I’m using a custom Dataset
where the path to the images is created from a Pandas DataFrame. Out of curiosity I added a print(idx)
to the __getitem__
function and I noticed that it’s called twice (it prints two different indices) if I use 1 worker. If I use multiple workers, it’s called even more times. The batch size is 1, though.
Am I missing something? Shouldn’t I get just one image? Moreover, it returns just one image, independently of the number of workers (as it should be).
Could you please share the code?
It’s rather difficult to understand what it does without having the Pandas DataFrame (which I cannot share, I guess). But here’s the class:
class Data(Dataset):
def __init__(self, mode, df, img_dir, site, transform):
self.mode = mode
self.df = df
self.img_dir = img_dir
self.site = site
self.transform = transform
def path_channel(self, channel, idx):
experiment = self.df.loc[self.df.index[idx], 'experiment']
plate = self.df.loc[self.df.index[idx], 'plate']
well = self.df.loc[self.df.index[idx], 'well']
path = os.path.join(self.img_dir, experiment, f'Plate{plate}',
f'{well}_s{self.site}_w{channel}.png')
return path
def __getitem__(self, idx):
print(idx) # With 1 process and batch size 1, printed twice (different items)
# Iterate over channels of one image (from file)
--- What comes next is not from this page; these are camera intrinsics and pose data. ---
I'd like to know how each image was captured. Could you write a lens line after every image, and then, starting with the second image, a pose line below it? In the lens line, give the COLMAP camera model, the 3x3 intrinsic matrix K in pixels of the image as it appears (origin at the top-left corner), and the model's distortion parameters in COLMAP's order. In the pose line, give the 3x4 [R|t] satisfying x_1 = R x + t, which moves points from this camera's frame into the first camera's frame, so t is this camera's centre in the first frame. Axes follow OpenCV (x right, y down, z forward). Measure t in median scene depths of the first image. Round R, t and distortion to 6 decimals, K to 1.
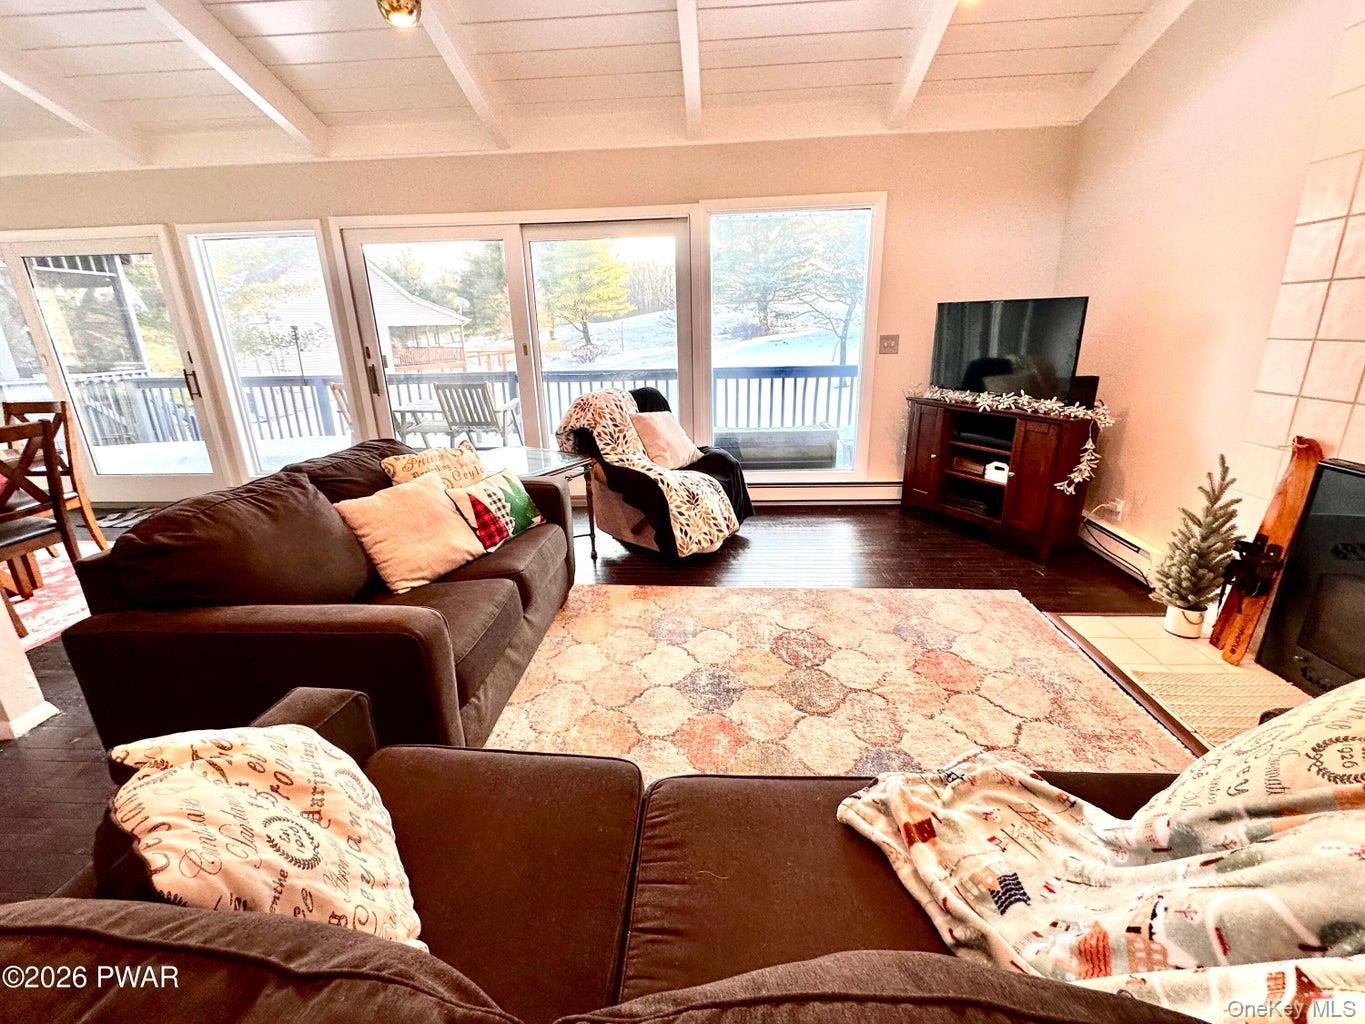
lens RADIAL K [[600.0, 0, 680.2], [0, 600.0, 512.5], [0, 0, 1]] dist [-0.001660, 0.001124]
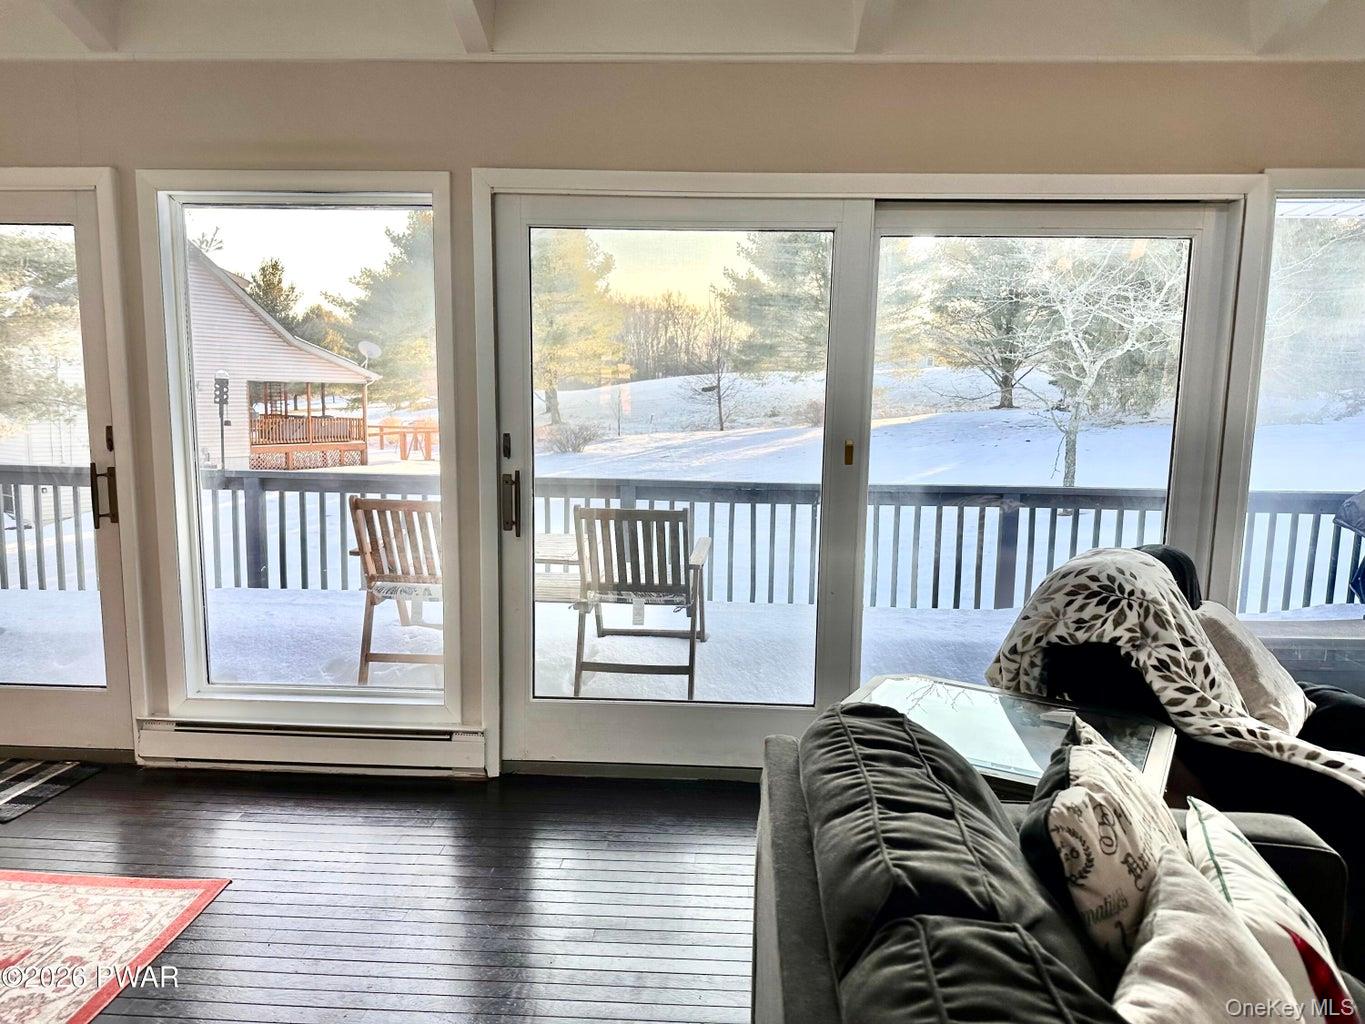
lens RADIAL K [[963.4, 0, 694.1], [0, 963.4, 520.5], [0, 0, 1]] dist [0.020184, -0.027219]
pose [[0.998996, 0.037172, 0.025012, -0.446226], [-0.032189, 0.983789, -0.176417, -0.092732], [-0.031164, 0.175435, 0.983998, 0.305457]]
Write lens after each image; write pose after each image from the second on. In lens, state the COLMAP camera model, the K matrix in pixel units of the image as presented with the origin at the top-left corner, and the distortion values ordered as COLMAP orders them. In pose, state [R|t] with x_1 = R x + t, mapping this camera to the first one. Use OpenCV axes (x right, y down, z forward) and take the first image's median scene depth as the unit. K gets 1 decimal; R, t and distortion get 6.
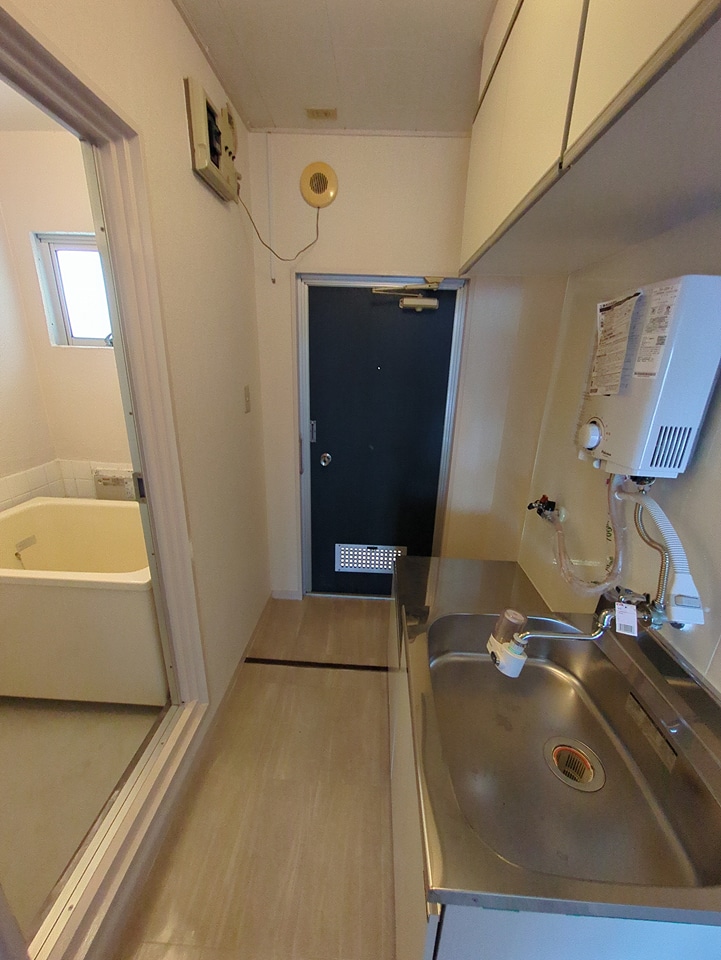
lens RADIAL K [[376.8, 0, 360.1], [0, 376.8, 481.7], [0, 0, 1]] dist [-0.001244, 0.000655]
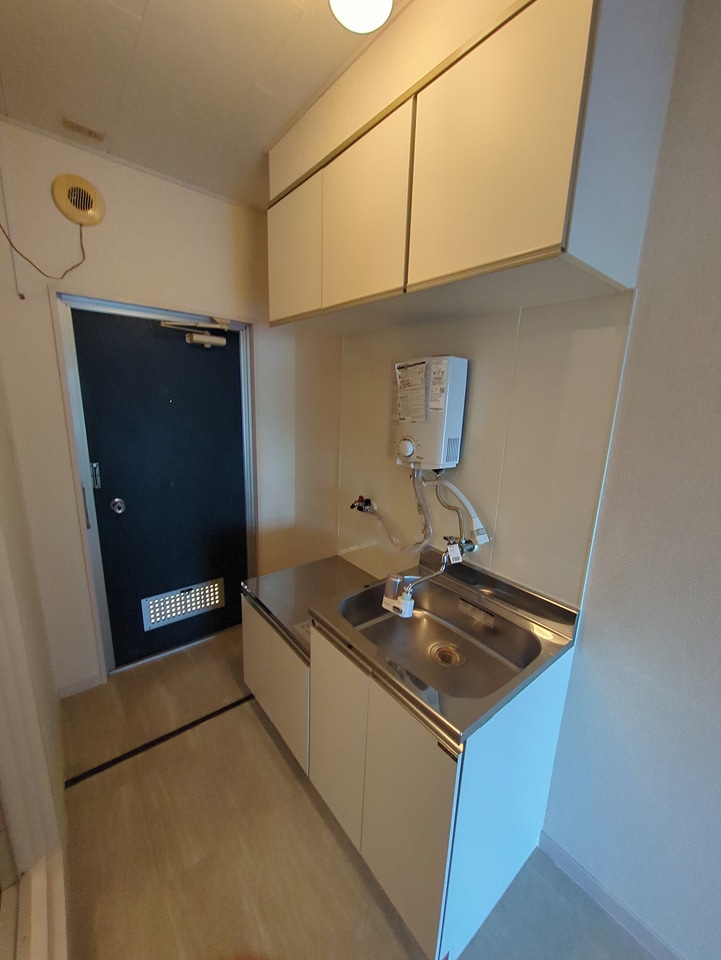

all_channels = [np.array(Image.open(self.path_channel(ch, idx)),
dtype=np.float32) for ch in range(1, 7)]
img = np.stack([ch for ch in all_channels], axis=2)
if self.mode == 'train':
label = self.df.loc[self.df.index[idx], 'label'].astype('int32')
return img, label
elif self.mode == 'test':
return img
def __len__(self):
return self.df.shape[0]
Each worker will create a batch and call into your Dataset
's __getitem__
.
For num_workers=0
, the main thread will be used to create the batch. For num_workers=1
you will use another additional process to fetch the next batch.